Three Critical Sales Metrics You’re Not Measuring

A well-run business is a predictable sales equation: marketing efforts generate leads for the top of the businesses sales funnel, and closed deals should drop out of the bottom. The more streamlined and predictable a business’s sales equation becomes, the easier it is to manage the business and explain the value to others.

In any business, and in particular, in a startup or high-growth business, it is critical to establish sales KPIs (key-performance-indicators) early in the business lifecycle. Setting sales KPIs allows the company’s leadership to track and measure sales progress as the company develops. As the sales team grows, KPIs provide guidance, allowing management to identify areas for improvement across the salesforce.

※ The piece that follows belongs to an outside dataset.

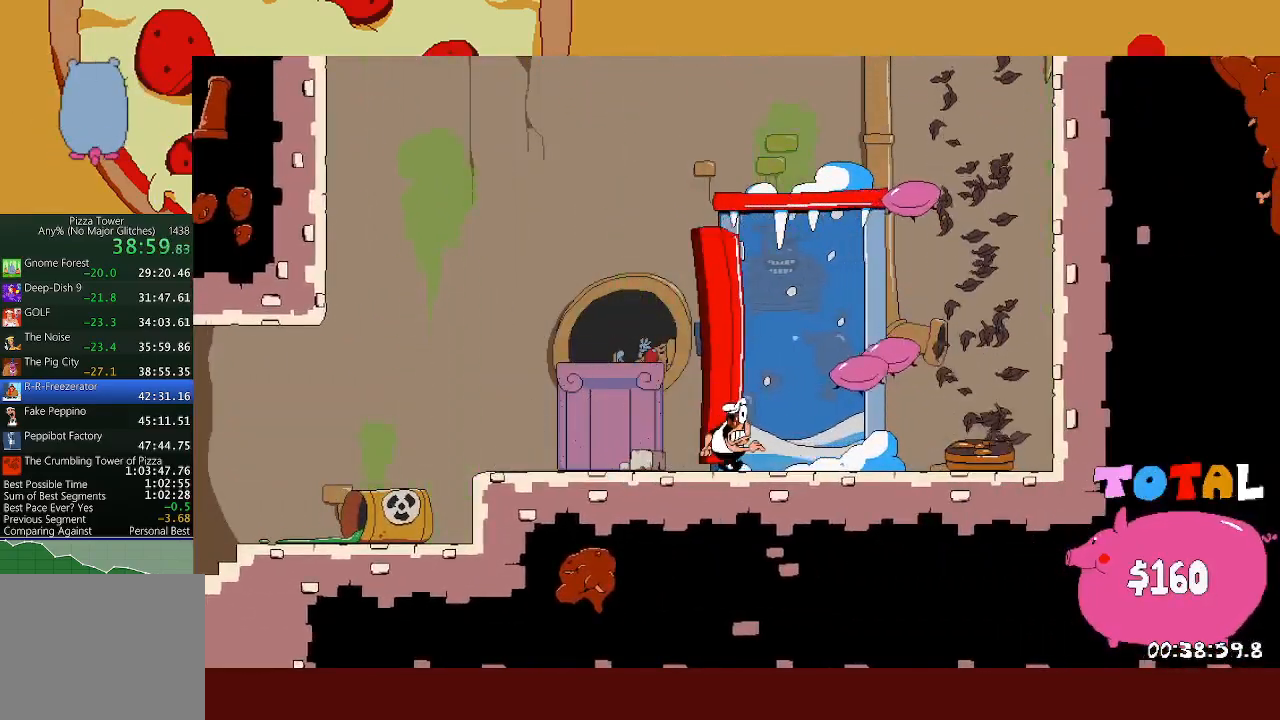
{"buttons": [], "left_stick": "center", "events": []}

Many sales leaders are familiar with well-known sales KPIs, for instance, average sales cycle (how long it takes to close a deal on average from start to finish) and average deal size (or average contract value). However, there are additional critical metrics that many sales leaders are not tracking. Here are three:

  1. Longest duration pipeline stage: this is the stage of your sales pipeline where deals spend the longest time historically. This stage is what an operations expert would refer to as your bottleneck. Close your eyes and picture this stage with a big red flashing “unclog me!” sign. Sales managers should understand the longest duration stage in their pipeline and work diligently to identify the root of the issue. For example, if deals spend the longest time in legal negotiation, what improvements can you make to your contracts to improve deal flow and limit redlines? If deals spend the longest time in the proposal stage waiting for customer feedback, perhaps your sales team is not following up diligently. Understand and fix your sales pipeline bottleneck or suffer reduced sales efficiency!
  2. MCV (Median Contract Value, or Median Deal Size): the median contract value is the most common deal size closed by your salesforce. It is the most accurate way to measure the size of a typical deal for your business. Most businesses use average contract value (or deal size), which is heavily impacted by outliers (i.e., atypical, one-off big deals). For example, if your salesforce closes 9x$50K deals and a single $2M deal, your average deal size is $245K, while your median is $50K. The median is always the more accurate indicator of a typical deal size for your business. It is often more fruitful for managers to work on increasing the median contract value (or deal size) across the company than hunting the large and elusive “whale” deals that close once in a blue moon. 
  3. Conversion rate from qualified leads to closed deals:  conversion rate from qualified leads to closed deals measures the overall efficiency of your sales efforts. It is essential to benchmark your current conversion rate and strive to improve it through refinements to your companies sales process, sales materials, additional rep training, or more stringent qualification at the top of your sales funnel. It is also an excellent way to benchmark individual reps against each other. For example, when I was head of sales at my last startup, my conversion rate from qualified customers to closed deals was ~40%. As new salespeople came on the team, they would start lower, and as they improved, we all eventually converged on ~40%, which was the best we could consistently achieve.

Every business is unique and needs to build a repeatable, scalable sales process through continual improvement. By establishing clear sales KPIs, leadership can measure the progress of sales companywide and develop targeted improvement plans. Remember, you cannot improve what you cannot measure!